Member of the Chamber of Deputies
- Incumbent
- Assumed office 2018
- Constituency: Youth representative

Personal details
- Born: 1995 (age 30–31) Karongi District, Rwanda
- Education: University of Rwanda

= Clarisse Imaniriho =

Rwandan politician

Imaniriho Clarisse (born 1995) is a Rwandan politician who has served as a member of the Chamber of Deputies since 2018. At age 23 was elected as one of the youth representatives in the 2018 Rwandan parliamentary election and was the youngest member of the Rwandan Parliament at the time of her election.

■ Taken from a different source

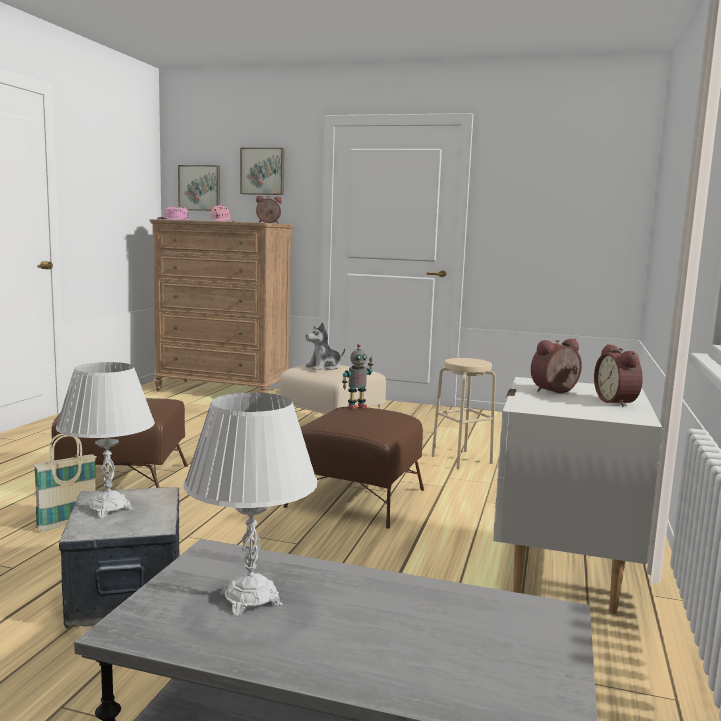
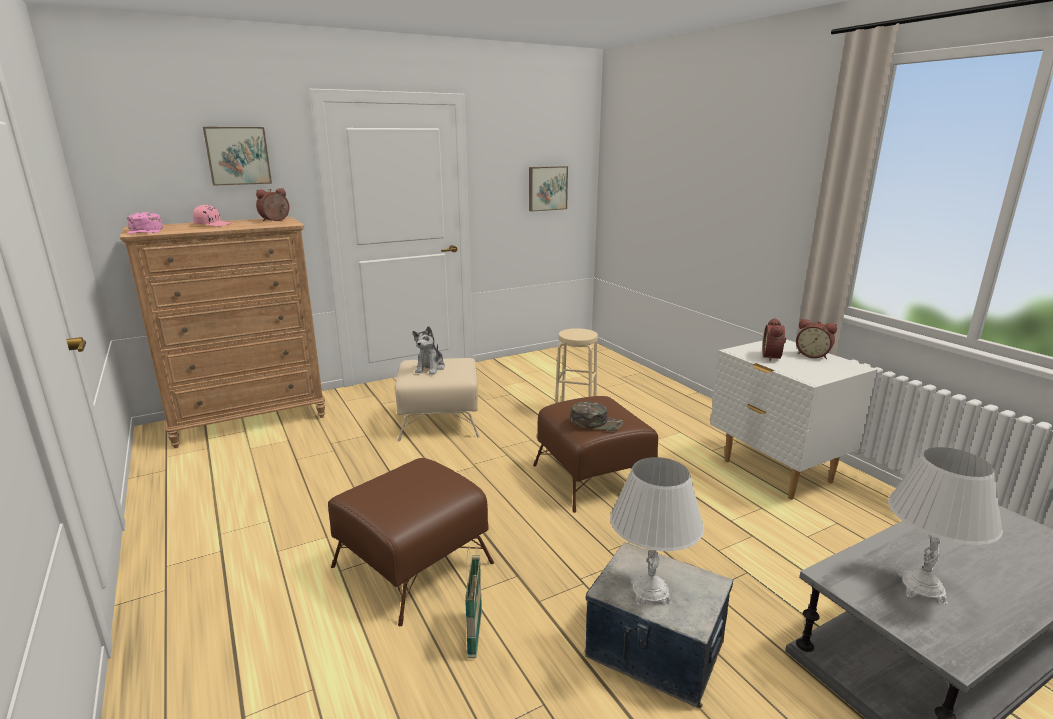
camera: 45 degrees left, 10 degrees up
(200, 188) = (144, 180): picture -> picture (547, 188)
(338, 420) = (596, 422): none -> green cap
(356, 406) = (567, 403): toy robot -> none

== Early life and education ==
Clarisse was born in 1995 in Bwishyura, Karongi District. She was the last born of four children who were raised by their widowed (single) mother. She received a bachelor's degree from the University of Rwanda in 2017.

== Political career ==
In September 2018, Imaniriho was elected to one of the two seats in the Chamber of Deputies reserved for youth representatives. The representatives were chosen through an electoral college composed of members of the National Youth Council from across Rwanda.

In November 2018, she was elected to the auditors committee of the Rwanda Women Parliamentarians Forum (FFRP), an organization that brings together women members of parliament from different political parties.

In a 2019 feature on Rwanda published during the 25th anniversary of the genocide against the Tutsi, Der Spiegel interviewed Imaniriho and described her as the country's youngest parliamentarian.